Records excerpted from a collection:
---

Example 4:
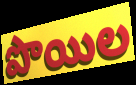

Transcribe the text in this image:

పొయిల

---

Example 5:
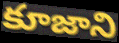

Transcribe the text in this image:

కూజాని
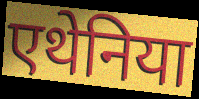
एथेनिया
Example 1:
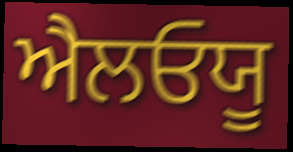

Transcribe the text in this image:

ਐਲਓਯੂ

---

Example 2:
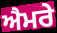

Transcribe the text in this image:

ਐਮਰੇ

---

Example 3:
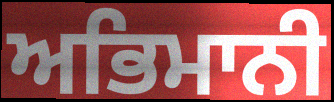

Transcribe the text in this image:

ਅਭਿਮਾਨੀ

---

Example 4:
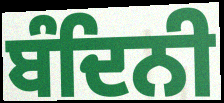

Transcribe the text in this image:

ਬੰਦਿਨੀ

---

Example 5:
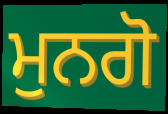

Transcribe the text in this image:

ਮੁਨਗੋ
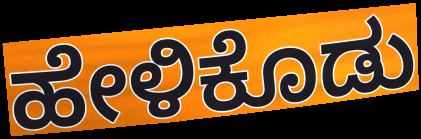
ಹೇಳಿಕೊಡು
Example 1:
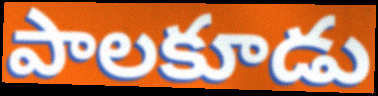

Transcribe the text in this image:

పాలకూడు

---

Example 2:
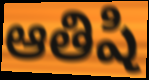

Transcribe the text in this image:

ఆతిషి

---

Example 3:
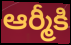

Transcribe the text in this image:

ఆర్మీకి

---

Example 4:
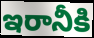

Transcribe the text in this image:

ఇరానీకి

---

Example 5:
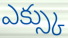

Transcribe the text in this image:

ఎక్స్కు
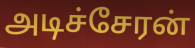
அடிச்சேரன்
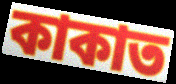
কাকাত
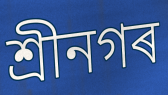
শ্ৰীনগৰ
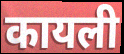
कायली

Your instructions:
The entries above, every one of them, should be retyped exactly, with no pictures carried over.

Output below:
---

Example 4:

Transcribe the text in this image:

పొయిల

---

Example 5:

Transcribe the text in this image:

కూజాని
एथेनिया
Example 1:

Transcribe the text in this image:

ਐਲਓਯੂ

---

Example 2:

Transcribe the text in this image:

ਐਮਰੇ

---

Example 3:

Transcribe the text in this image:

ਅਭਿਮਾਨੀ

---

Example 4:

Transcribe the text in this image:

ਬੰਦਿਨੀ

---

Example 5:

Transcribe the text in this image:

ਮੁਨਗੋ
ಹೇಳಿಕೊಡು
Example 1:

Transcribe the text in this image:

పాలకూడు

---

Example 2:

Transcribe the text in this image:

ఆతిషి

---

Example 3:

Transcribe the text in this image:

ఆర్మీకి

---

Example 4:

Transcribe the text in this image:

ఇరానీకి

---

Example 5:

Transcribe the text in this image:

ఎక్స్కు
அடிச்சேரன்
কাকাত
শ্ৰীনগৰ
कायली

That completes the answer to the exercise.